[[ DOCUMENT PASSAGE open ]]

MENTAL health has long been the Cinderella sector of the National Health Service. Whether this is the fault of politicians or administrators is unclear, but the far more tangible health challenges of broken bones and diseased cells have always taken precedence over illnesses of the mind, which can be harder to treat and take longer to cure.
Evidence put before MSPs yesterday summarises in stark terms what this discrepancy means in real life. It seems that 45 per cent of all those off work because of ill-health are mental health patients.
This is a disturbing statistic. But it may be partly explained by the manifest difficulty people have in accessing treatment from the health service in Scotland.
MSPs heard yesterday that the Scottish Government is lagging behind its targets for the diagnosis and treatment of mental illness, despite attempts in recent years to push it up the list of NHS priorities.
In fact, new figures show that 17 per cent of patients were not seen by specialists within the time frame set by NHS administrators. That figure is an average – in some areas the percentage waiting beyond the allotted time is as great as 27 per cent at certain times of the year.

[[ DOCUMENT PASSAGE closed ]]
[[ DATA open ]]

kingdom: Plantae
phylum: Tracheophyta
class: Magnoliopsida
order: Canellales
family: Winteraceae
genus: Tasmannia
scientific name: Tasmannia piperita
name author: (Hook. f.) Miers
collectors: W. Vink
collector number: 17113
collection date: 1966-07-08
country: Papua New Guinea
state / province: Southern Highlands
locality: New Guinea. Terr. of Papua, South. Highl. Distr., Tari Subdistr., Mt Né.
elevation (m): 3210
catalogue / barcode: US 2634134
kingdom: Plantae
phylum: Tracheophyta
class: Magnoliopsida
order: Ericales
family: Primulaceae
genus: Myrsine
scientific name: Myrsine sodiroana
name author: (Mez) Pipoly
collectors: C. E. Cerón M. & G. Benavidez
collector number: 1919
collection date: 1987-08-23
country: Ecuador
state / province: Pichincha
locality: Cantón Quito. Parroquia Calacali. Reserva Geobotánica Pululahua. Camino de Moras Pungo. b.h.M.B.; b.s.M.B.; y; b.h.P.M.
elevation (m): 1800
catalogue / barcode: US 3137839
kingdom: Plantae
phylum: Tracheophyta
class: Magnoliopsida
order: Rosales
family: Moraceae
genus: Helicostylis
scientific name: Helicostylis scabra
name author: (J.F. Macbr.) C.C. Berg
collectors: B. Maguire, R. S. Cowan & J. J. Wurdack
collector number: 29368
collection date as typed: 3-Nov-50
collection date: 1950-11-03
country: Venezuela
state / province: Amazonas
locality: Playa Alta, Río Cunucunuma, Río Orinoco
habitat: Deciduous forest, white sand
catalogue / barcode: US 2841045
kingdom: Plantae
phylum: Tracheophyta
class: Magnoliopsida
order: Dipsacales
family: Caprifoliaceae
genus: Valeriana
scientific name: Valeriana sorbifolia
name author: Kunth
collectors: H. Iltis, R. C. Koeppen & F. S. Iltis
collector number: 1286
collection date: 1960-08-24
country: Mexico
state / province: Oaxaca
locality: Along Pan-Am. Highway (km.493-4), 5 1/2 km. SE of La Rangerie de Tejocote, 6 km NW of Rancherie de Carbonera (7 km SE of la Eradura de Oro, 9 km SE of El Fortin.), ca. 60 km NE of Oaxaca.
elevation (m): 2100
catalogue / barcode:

[[ DATA closed ]]

PROBLEMS TO WORK ON:
A. Could you write out the passage on mental health care in the NHS, starting with "Evidence put before" and going on through "of the year."?
B. How would the passage on mental health treatment in Scotland go on? Continue it from its last sentence.

REPLIES:
A.
Evidence put before MSPs yesterday summarises in stark terms what this discrepancy means in real life. It seems that 45 per cent of all those off work because of ill-health are mental health patients.
This is a disturbing statistic. But it may be partly explained by the manifest difficulty people have in accessing treatment from the health service in Scotland.
MSPs heard yesterday that the Scottish Government is lagging behind its targets for the diagnosis and treatment of mental illness, despite attempts in recent years to push it up the list of NHS priorities.
In fact, new figures show that 17 per cent of patients were not seen by specialists within the time frame set by NHS administrators. That figure is an average – in some areas the percentage waiting beyond the allotted time is as great as 27 per cent at certain times of the year.

B.
This is simply not good enough. In cold economic terms it means that large numbers of Scots are incapacitated and unable to be productive on their own and society’s behalf. But it is the human cost that matters most, and the scale of human distress and unhappiness represented by these statistics is hard to comprehend.
One might suspect that mental illness among children would have been treated with more of a degree of urgency. However, the waiting lists for specialist NHS treatment are still forbiddingly long when it comes to children and teenagers with mental health issues.
These are young lives on hold. Issues of self-harm and eating disorders, to take just two examples, can devastate the lives of children, yet a teenager can wait months before even beginning treatment. This must feel like a lifetime to a young person, especially one struggling to keep up with the demands of a school life that is often ill-prepared to deal with those who find it hard to keep up.
It is entirely understandable that so much money and effort goes into improving the NHS treatment of potentially fatal conditions, such as cancer and heart disease. But other illnesses that blight lives, such as mental health illnesses, cannot lag so badly behind. And when it comes to addressing young people’s problems to give them a better start in life, then surely that must warrant a higher priority than appears to be the case at present.
Mental health deserves to be the Cinderella sector no more. It is time to treat physical and mental health with equal urgency, equal parity of seriousness, and a far greater parity of resources.
A small victory for the 96
IT WAS such a simple statement of the obvious, but relatives of the football fans who died in the Hillsborough disaster had waited 25 years to hear it.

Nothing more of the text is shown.